### [ARTICLE]
■ ■ ■ ■
[jira] [Updated] (SPARK-55348) async_track expressions for efficient convergent algorithms in recursive CTEs (avoids exponential blowup)

Bruno Messias (Jira) Fri, 06 Feb 2026 04:07:31 -0800


     [ 
https://issues.apache.org/jira/browse/SPARK-55348?page=com.atlassian.jira.plugin.system.issuetabpanels:all-tabpanel
 ]


Bruno Messias updated SPARK-55348:
----------------------------------
    Description: 
This proposal introduces a *family of stateful expressions* (`async_track_min`, 
`async_track_max`, `async_track_...`) that prevent exponential row explosion in 
recursive CTEs for graph algorithms for example. These expressions filter 
redundant rows during iteration by tracking the "best" value seen for each key.

{*}Why it works{*}: For operators like `min`, `max`, and `first-seen` etc, the 
result is the same regardless of processing order. Spark's distributed task  is 
actually an advantage here: zero coordination overhead, with correctness 
guaranteed by the mathematical properties of these operators.

{*}Complexity improvement{*}: Without filtering, recursive CTEs enumerate all 
paths (exponential in graph density). With `async_track`, each key is accepted 
at most once per iteration, reducing worst-case complexity 
h3. Motivation: Need for Efficient Recursive CTEs

The introduction of recursive CTEs in Spark  was a significant step forward. I 
work in financial services where we are usubg recursive CTEs 

However, there's a hard ceiling: {*}row explosion{*}. Once graphs exceed a 
certain density or depth, queries become impractical due to exponential 
intermediate row growth. This forces teams to either:
 - Limit query scope to small subgraphs

 - Accept long runtimes and high compute costs

 - Move data to external graph systems (breaking the SQL-native workflow) and 
going outside from databrick

{*}impact{*}:
 * Data analysts can write graph queries without learning new frameworks
 * No data movement to external graph databases
 * Cost reduction and energy efficieny

I believe Databricks alone must be executing millions of SQL queries per hour 
across its warehouses. Even a small percentage of those hitting row explosion 
in recursive CTEs represents significant wasted compute and cost

*The Problem today:*

Today, to implement SSSP in pure SQL you must generate all candidate paths and 
{*}apply {{MIN(dist)}} per node at the end{*}.
■ ■ ■ ■
### [RECORDS SUPPLIED]
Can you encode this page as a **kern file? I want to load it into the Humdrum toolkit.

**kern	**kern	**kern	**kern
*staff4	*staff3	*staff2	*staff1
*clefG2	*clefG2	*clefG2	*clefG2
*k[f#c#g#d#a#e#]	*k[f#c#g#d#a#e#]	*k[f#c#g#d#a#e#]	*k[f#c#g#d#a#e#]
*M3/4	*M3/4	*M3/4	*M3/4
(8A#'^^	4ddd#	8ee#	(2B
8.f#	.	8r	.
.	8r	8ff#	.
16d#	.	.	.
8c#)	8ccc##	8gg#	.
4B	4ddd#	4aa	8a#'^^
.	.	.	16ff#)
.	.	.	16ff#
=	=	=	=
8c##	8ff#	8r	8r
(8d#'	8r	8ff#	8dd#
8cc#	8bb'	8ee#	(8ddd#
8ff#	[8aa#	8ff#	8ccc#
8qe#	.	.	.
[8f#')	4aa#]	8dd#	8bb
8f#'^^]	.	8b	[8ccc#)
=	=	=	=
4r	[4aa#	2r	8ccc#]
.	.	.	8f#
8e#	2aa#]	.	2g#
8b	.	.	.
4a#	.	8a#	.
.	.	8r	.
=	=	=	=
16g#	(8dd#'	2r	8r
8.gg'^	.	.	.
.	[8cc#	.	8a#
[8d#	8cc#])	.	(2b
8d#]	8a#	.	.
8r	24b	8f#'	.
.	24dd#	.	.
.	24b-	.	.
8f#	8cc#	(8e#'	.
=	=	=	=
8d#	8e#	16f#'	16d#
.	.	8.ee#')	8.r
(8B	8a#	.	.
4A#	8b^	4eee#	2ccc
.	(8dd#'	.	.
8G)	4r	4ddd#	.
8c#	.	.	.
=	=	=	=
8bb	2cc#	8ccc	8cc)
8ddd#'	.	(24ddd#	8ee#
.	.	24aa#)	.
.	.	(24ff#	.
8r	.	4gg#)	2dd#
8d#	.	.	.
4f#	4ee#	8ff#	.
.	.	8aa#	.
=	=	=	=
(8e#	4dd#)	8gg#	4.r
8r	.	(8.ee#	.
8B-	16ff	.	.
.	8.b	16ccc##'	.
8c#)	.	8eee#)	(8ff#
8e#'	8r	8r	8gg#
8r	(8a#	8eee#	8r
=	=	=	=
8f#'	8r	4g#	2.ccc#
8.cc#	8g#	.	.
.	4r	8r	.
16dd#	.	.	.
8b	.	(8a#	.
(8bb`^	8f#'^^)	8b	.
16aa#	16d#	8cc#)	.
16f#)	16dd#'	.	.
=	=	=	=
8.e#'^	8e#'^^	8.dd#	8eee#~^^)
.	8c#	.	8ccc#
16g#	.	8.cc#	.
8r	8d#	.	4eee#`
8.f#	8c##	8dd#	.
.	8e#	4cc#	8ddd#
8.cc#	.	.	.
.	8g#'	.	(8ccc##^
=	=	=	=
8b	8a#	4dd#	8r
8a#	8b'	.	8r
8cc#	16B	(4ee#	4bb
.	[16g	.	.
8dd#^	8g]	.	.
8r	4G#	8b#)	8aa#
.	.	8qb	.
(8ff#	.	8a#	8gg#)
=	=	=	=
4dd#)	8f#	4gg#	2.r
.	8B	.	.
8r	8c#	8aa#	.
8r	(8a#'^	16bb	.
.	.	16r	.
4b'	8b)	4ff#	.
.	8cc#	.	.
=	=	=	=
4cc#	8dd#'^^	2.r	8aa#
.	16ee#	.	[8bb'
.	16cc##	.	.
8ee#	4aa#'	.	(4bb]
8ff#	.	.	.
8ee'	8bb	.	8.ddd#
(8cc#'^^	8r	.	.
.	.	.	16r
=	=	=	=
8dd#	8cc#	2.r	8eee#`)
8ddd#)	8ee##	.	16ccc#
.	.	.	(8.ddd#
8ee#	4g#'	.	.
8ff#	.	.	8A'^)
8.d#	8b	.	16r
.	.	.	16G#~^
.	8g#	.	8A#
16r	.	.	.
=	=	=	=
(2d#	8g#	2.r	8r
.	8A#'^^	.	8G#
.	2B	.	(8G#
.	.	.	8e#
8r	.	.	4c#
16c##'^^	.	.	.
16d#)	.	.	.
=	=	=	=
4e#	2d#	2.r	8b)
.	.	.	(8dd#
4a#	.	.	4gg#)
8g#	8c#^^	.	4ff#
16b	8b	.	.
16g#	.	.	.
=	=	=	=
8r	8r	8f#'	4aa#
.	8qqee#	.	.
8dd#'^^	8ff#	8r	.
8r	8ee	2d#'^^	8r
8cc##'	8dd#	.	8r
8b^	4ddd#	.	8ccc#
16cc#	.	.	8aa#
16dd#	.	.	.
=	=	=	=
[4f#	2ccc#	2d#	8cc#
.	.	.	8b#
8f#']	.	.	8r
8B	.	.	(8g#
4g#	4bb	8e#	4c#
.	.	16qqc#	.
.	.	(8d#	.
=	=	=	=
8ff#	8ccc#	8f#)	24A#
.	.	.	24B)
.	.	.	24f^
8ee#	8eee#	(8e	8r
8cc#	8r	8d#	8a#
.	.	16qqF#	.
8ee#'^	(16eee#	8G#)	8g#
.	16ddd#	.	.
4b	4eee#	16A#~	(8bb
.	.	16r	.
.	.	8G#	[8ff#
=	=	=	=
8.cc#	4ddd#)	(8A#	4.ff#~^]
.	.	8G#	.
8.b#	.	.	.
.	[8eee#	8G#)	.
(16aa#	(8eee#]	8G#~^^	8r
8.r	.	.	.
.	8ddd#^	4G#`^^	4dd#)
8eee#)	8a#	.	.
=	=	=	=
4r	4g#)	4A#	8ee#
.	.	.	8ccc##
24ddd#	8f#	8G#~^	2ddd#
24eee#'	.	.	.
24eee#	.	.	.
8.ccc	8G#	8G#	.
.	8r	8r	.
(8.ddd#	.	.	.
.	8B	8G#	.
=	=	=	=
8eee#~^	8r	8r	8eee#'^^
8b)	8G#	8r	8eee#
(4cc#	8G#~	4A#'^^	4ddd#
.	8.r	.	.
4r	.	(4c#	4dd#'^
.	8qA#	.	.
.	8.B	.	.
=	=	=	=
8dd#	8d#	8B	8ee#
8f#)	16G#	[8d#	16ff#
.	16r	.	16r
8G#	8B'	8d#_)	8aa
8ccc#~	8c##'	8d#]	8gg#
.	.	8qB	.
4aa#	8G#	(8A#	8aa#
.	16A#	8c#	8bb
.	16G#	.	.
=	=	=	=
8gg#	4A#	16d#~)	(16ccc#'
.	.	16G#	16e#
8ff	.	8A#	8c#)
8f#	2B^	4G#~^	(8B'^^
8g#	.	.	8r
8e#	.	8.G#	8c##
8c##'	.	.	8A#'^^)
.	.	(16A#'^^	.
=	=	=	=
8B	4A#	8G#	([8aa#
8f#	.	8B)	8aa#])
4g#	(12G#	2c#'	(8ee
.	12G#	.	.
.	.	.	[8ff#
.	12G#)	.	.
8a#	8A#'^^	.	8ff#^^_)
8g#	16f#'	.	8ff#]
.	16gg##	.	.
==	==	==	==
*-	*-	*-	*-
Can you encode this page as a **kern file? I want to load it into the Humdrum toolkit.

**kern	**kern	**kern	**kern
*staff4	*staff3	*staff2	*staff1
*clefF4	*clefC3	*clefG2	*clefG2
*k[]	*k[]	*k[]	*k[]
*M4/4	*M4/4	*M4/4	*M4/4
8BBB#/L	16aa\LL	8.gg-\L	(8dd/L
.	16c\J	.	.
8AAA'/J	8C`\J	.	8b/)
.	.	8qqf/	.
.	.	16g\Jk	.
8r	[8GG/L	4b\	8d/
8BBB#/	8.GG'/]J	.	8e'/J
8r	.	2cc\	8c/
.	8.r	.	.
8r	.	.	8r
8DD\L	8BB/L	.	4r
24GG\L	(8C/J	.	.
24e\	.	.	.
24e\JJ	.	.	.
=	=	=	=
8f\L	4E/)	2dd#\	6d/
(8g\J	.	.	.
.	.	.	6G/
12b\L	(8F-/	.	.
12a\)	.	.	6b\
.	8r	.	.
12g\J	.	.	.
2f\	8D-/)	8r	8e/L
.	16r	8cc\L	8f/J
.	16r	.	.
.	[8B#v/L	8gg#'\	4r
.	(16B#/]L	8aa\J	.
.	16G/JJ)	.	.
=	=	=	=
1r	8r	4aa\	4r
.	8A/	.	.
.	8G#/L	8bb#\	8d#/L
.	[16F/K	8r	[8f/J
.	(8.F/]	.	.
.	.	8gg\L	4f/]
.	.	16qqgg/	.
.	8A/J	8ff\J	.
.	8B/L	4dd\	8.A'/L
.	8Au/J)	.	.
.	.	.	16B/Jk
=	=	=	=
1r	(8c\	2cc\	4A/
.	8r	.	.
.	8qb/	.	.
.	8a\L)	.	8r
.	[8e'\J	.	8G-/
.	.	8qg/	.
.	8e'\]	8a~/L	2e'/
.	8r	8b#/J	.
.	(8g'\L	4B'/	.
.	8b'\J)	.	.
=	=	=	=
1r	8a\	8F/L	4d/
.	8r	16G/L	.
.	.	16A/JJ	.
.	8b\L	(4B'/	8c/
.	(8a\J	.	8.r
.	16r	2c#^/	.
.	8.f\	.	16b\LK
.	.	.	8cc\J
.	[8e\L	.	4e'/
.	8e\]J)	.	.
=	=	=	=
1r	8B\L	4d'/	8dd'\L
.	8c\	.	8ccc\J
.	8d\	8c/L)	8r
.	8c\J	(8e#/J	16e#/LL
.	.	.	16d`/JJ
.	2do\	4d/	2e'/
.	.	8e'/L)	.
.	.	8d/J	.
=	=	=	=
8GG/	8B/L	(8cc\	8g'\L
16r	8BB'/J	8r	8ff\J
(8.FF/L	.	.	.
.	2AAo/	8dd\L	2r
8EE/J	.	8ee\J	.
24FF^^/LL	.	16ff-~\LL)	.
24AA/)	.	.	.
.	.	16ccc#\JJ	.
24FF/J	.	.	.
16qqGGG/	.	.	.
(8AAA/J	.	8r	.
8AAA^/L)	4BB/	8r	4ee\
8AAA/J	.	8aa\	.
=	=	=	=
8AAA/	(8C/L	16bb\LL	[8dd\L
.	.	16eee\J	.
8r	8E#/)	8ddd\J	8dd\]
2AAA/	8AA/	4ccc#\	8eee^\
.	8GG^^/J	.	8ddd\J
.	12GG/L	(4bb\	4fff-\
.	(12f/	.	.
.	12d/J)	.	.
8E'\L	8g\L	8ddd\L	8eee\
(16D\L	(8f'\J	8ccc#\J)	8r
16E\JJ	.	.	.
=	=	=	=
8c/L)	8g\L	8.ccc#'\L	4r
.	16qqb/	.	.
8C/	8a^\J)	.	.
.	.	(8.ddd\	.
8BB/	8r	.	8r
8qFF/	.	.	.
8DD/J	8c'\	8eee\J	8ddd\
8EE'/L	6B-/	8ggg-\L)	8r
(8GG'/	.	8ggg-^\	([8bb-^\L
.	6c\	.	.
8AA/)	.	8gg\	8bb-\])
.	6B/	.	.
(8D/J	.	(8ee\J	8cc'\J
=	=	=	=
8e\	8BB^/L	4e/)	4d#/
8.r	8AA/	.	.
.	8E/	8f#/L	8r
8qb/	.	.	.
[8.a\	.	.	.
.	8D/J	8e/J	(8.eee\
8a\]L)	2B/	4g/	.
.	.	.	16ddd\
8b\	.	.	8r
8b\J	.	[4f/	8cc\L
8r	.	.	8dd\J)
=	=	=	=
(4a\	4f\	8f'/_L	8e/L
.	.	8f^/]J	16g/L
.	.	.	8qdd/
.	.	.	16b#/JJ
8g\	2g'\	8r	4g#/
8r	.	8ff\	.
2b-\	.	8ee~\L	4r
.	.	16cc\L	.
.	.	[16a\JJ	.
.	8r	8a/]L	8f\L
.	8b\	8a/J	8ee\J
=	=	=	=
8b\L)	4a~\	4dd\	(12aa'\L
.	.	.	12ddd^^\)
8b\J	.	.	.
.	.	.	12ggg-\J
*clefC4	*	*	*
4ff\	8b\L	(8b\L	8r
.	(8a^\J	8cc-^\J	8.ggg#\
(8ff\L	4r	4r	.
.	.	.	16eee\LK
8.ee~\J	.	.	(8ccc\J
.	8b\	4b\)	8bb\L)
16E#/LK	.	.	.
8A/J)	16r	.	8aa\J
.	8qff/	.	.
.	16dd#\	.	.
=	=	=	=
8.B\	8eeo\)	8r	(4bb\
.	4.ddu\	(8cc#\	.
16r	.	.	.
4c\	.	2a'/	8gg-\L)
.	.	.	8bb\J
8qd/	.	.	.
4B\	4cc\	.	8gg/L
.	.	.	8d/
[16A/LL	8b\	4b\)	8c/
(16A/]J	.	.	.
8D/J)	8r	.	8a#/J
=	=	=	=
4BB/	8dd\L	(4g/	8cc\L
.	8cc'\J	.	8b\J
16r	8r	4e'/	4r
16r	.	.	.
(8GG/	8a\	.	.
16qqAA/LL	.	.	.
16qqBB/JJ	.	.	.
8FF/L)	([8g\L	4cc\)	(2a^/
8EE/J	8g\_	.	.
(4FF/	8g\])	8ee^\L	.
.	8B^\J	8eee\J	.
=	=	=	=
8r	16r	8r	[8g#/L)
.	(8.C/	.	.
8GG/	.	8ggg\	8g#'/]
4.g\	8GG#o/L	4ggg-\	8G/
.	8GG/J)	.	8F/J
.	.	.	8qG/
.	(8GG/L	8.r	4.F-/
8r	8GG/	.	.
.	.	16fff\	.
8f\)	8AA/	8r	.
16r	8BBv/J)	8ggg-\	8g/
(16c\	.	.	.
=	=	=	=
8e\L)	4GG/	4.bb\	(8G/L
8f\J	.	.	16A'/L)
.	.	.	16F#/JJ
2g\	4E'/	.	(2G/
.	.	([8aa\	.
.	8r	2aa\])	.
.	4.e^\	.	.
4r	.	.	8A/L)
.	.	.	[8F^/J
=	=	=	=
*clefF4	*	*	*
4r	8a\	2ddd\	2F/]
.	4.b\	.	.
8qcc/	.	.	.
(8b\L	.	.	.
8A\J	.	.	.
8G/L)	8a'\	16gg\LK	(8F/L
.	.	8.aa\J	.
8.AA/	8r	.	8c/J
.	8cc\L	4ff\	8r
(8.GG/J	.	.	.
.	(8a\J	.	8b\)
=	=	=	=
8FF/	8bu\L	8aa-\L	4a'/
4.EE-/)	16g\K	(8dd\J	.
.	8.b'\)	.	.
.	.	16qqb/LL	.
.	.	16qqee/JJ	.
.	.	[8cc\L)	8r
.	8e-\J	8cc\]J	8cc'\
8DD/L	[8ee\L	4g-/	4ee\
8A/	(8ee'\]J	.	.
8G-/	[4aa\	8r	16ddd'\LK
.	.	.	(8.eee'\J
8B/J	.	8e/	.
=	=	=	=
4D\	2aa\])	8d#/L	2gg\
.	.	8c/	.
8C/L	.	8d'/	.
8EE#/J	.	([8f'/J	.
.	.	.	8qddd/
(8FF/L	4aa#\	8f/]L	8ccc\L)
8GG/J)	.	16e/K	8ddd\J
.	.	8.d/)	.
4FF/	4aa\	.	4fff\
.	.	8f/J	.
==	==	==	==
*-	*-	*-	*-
■ ■ ■ ■
### [TASKS]
1 – In the Jira issue on async_track expressions, what industry does the author say they work in?
2 – Transcribe the part of the Jira issue on async_track expressions from "Bruno Messias updated" to "for each key.".
3 – Continue the Jira issue on async_track expressions from where it stops.
None of the tasks require the rows.

### [FINAL ANSWERS]
1 – Financial services.

2 –
Bruno Messias updated SPARK-55348:
----------------------------------
    Description: 
This proposal introduces a *family of stateful expressions* (`async_track_min`, 
`async_track_max`, `async_track_...`) that prevent exponential row explosion in 
recursive CTEs for graph algorithms for example. These expressions filter 
redundant rows during iteration by tracking the "best" value seen for each key.

3 –
Maybe I'm missing something obvious, but I haven't found a pure SQL solution 
that avoids this explosion. If one exists, I'd love to learn about it.

*Proposed Solution: Key-Value Memoization with Monotonic Operators*
Introduce expressions that implement key-value memoization with provable 
convergence for monotonic operators.
{code:java}
async_track_min(key ANY, value NUMERIC)   → BOOLEAN  -- keep row if value < 
stored min or key new
async_track_max(key ANY, value NUMERIC)   → BOOLEAN  -- keep row if value > 
stored max or key new
async_track_first(key ANY)                → BOOLEAN  -- keep row only the first 
time the key is seen
 {code}
KEY identifies the entity (e.g., graph node) 
VALUE is the metric to optimize (e.g., distance) OPERATOR determines 
convergence behavior (min, max, first, blend, ...)

 

*Proof of Concept with REDIS and UDF*

I implemented a proof-of-concept using Redis as an external state store to 
validate the feasibility of this approach and demonstrate that row explosion in 
recursive CTEs can be effectively avoided.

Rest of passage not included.